• PROBLEM REQUIREMENTS: From the forum post about the proof of L'Hopital's rule, extract the passage from "Is it fine if" up to and including "of my privileges.", copying it word for word.

• SELECTED TEXT:
▶
So there's a part of the proof of L'hopital rule given in Pugh's Real Mathematical Analysis that I don't understand. I was going to ask a question, but it turns out that another user had the same confusion, and asked a question earlier(Clarification of L'Hopital Proof Pugh), nobody answered it and it only has a comment, but the comment doesn't address the confusion of the user.

Just like this user, I don't understand why the constraints

\begin{align}|f(t)+g(t)| &< \frac{g(x)^2\epsilon}{4(|f(x)|+|g(x)|)} \\ |g(t)| &< \frac{|g(x)|}{2}.\end{align} imply that $$\frac{g(x)f(t)-f(x)g(t)}{g(x)[g(x)-g(t)]} < \epsilon/2$$

Is it fine if I start a new post?. The other option is to start a bounty, but I have little reputation and I don't want to lose some of my privileges.
◀
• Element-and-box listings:
▶
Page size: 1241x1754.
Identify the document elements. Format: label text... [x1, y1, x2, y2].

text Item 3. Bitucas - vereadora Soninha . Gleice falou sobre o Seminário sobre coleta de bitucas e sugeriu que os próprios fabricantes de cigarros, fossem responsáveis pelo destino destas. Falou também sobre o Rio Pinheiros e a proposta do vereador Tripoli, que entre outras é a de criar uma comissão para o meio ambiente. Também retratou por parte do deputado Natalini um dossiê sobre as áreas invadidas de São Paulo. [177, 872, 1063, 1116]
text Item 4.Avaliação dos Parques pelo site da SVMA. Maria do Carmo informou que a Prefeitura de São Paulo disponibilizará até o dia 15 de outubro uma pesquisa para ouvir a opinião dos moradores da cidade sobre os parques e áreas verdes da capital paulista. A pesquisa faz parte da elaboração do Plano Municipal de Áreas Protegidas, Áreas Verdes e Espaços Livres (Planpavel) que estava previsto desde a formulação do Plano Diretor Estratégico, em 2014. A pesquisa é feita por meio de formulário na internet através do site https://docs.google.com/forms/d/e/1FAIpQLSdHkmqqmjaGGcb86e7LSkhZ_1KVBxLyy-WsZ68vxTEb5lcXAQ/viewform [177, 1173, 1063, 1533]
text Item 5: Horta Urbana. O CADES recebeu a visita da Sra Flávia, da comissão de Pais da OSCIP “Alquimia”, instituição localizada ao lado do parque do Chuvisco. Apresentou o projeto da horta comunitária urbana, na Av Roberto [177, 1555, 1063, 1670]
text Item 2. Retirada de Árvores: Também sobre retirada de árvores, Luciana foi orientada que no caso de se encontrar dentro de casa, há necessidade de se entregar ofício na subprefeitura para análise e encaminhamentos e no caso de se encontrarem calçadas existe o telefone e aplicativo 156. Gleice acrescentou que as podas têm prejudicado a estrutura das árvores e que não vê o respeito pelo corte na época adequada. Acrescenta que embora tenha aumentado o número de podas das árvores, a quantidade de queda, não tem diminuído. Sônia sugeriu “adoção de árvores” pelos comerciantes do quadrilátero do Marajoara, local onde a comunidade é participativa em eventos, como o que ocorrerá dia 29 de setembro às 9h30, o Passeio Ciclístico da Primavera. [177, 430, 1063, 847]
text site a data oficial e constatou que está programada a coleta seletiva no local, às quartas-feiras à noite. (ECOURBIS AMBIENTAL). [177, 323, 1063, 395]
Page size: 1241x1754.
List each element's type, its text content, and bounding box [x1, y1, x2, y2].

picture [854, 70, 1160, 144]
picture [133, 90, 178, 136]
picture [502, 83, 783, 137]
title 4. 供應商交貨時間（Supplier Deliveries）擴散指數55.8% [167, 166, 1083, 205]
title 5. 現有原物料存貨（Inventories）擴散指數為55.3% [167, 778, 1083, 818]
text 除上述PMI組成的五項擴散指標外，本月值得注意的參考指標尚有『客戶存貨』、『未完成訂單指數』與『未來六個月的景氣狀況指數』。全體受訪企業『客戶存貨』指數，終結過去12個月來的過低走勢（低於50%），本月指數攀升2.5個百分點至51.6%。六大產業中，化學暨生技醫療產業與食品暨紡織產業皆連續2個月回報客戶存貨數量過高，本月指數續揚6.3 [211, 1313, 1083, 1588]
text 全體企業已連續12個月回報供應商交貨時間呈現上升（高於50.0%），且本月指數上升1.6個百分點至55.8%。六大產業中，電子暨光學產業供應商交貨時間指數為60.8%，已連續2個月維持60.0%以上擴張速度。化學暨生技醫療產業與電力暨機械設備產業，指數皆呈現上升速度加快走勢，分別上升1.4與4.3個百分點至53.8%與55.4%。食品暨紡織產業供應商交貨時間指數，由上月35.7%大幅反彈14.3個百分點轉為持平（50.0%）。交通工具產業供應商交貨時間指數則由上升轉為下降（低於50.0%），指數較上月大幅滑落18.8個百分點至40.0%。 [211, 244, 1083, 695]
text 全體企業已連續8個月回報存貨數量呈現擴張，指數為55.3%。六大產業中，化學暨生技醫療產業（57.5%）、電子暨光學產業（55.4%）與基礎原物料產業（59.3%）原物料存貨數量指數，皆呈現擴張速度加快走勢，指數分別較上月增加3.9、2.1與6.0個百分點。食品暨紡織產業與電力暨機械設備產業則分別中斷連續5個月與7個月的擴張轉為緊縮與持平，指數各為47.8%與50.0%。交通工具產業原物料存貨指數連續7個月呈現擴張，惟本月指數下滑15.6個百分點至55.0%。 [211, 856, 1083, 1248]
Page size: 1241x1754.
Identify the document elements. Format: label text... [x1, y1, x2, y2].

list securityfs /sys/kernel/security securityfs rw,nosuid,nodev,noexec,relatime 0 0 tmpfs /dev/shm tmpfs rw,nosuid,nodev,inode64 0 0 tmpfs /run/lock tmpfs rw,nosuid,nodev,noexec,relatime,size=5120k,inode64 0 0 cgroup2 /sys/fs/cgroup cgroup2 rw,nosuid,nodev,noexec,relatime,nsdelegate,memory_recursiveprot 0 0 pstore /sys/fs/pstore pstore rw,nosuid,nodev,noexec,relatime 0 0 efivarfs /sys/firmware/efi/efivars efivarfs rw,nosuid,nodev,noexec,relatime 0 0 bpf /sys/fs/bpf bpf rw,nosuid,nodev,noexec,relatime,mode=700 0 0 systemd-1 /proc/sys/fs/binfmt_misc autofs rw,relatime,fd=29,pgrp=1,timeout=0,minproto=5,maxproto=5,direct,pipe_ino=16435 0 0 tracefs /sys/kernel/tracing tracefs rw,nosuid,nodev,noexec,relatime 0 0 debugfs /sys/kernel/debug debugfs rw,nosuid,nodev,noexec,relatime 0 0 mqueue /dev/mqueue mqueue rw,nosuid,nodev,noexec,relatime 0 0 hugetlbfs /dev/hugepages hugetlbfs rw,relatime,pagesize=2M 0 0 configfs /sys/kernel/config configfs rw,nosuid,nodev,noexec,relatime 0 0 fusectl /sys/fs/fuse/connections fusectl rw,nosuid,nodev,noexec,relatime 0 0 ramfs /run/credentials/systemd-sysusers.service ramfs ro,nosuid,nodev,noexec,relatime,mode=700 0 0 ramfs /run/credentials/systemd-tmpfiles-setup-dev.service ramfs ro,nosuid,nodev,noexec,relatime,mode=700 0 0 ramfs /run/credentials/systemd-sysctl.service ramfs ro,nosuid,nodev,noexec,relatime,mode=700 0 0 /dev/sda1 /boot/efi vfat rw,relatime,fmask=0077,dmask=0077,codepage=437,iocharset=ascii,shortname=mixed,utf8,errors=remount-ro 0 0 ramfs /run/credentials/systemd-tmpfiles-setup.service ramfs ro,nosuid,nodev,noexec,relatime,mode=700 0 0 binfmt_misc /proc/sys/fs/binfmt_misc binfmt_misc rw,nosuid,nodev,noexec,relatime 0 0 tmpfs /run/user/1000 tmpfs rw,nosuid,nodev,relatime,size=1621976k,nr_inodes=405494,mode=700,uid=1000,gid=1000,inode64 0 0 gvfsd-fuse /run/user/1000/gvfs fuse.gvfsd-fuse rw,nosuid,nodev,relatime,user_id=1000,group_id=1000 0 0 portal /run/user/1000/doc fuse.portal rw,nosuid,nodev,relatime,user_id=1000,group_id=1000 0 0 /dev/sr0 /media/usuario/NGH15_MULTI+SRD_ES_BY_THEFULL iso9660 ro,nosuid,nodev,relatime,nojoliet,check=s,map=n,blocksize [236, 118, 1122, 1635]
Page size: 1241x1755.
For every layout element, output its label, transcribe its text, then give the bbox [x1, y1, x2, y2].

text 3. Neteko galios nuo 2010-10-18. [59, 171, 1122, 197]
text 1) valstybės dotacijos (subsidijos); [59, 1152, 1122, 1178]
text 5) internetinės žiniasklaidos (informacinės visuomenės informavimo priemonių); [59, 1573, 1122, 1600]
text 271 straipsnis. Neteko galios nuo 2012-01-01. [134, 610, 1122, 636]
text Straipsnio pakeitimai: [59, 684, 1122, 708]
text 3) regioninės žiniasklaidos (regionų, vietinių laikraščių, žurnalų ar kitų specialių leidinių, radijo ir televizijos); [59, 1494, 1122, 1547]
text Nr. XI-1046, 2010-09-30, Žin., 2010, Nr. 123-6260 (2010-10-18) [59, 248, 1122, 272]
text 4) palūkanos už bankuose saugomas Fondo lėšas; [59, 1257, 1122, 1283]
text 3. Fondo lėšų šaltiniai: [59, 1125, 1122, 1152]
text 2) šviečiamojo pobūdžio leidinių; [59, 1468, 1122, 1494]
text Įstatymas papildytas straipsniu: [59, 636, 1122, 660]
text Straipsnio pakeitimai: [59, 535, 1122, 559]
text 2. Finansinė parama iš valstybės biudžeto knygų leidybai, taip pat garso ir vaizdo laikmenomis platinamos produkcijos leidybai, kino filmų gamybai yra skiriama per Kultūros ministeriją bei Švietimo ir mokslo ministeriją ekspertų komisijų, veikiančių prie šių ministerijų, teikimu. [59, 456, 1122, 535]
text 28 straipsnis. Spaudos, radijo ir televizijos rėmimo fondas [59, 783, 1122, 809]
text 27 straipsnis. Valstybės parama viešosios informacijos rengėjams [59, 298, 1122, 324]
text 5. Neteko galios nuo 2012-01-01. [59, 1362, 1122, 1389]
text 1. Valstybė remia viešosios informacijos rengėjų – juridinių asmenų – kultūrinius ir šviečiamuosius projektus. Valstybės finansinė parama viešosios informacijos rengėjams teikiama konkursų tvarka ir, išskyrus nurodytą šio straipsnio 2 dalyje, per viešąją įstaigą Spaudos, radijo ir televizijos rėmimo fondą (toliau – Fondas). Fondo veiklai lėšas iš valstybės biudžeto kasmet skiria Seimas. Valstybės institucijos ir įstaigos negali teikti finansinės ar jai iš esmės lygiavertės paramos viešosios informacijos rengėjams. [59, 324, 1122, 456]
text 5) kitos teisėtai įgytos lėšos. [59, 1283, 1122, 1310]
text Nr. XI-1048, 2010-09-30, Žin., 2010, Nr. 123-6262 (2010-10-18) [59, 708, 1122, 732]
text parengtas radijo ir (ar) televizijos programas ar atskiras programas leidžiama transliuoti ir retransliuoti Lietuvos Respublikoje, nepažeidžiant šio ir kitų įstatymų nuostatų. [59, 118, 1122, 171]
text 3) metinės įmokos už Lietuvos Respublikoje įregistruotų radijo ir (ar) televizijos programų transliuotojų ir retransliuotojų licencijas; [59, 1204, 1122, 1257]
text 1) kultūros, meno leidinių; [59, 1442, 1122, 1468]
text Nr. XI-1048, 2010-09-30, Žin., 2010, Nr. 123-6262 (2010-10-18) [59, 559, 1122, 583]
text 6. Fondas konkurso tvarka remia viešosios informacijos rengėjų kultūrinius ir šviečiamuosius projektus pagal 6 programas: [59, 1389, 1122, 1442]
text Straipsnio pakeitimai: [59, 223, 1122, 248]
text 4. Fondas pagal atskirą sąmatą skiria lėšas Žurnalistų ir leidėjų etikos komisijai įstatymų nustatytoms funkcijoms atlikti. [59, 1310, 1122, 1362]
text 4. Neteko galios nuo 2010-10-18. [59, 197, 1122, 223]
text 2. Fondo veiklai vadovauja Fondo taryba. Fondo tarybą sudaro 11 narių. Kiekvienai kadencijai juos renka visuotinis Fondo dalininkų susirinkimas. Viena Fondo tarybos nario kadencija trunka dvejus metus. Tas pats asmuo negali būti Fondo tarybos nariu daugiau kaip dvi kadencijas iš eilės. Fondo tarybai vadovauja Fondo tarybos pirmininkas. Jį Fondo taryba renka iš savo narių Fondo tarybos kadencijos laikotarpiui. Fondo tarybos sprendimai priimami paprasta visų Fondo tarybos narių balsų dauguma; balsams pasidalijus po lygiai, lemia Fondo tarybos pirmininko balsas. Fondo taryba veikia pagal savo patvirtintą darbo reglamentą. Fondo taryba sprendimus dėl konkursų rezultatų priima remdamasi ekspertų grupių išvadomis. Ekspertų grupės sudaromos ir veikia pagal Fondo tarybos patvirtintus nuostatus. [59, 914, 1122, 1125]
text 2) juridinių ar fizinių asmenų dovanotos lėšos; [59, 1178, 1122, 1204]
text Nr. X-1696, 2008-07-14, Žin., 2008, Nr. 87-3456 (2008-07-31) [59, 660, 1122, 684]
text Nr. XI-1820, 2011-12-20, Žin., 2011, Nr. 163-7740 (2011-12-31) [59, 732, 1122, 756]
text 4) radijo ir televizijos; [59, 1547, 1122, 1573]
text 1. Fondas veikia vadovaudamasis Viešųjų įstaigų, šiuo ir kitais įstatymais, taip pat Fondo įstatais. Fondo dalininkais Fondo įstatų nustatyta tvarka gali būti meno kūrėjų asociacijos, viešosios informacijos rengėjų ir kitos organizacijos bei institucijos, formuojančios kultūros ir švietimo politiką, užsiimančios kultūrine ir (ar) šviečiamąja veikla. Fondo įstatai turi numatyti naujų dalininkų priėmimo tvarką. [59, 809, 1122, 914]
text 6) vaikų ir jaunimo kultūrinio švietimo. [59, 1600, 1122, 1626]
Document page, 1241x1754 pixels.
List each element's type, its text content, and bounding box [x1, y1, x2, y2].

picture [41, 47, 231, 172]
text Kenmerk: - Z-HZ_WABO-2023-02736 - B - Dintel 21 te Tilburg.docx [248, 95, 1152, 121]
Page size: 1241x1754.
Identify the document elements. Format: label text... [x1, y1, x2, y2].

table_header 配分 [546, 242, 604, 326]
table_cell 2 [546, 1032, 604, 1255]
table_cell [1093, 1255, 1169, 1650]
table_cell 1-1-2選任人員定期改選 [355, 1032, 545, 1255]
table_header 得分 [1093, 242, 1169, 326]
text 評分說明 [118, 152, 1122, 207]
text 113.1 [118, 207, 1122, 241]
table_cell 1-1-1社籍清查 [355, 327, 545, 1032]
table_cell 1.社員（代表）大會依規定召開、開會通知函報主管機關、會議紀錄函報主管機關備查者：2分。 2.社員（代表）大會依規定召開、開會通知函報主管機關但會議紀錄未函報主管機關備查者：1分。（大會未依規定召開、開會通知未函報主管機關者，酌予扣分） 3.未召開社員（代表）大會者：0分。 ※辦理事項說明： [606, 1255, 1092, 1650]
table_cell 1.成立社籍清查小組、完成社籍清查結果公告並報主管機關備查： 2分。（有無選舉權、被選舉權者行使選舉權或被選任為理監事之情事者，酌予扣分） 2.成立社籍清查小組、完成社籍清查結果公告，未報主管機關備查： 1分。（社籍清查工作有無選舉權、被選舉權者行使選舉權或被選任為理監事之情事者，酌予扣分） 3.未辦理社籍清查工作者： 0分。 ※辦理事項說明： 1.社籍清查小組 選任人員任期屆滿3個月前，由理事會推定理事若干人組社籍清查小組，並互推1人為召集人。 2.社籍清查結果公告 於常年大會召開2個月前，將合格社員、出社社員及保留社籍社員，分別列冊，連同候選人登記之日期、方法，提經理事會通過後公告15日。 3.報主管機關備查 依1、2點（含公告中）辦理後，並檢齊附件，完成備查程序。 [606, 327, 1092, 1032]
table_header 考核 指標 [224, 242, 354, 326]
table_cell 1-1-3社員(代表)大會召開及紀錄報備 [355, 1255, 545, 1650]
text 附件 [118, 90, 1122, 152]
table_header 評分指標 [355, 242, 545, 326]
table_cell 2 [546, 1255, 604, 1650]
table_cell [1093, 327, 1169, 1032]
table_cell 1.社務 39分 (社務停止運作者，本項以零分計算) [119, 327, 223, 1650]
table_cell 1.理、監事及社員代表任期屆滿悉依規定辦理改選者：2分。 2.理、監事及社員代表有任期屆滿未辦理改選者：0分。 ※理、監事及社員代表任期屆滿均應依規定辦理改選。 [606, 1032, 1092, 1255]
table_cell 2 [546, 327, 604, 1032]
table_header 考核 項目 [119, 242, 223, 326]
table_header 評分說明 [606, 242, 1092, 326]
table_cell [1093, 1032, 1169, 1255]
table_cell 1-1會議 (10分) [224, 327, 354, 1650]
◀
• THE RESULT:
Is it fine if I start a new post?. The other option is to start a bounty, but I have little reputation and I don't want to lose some of my privileges.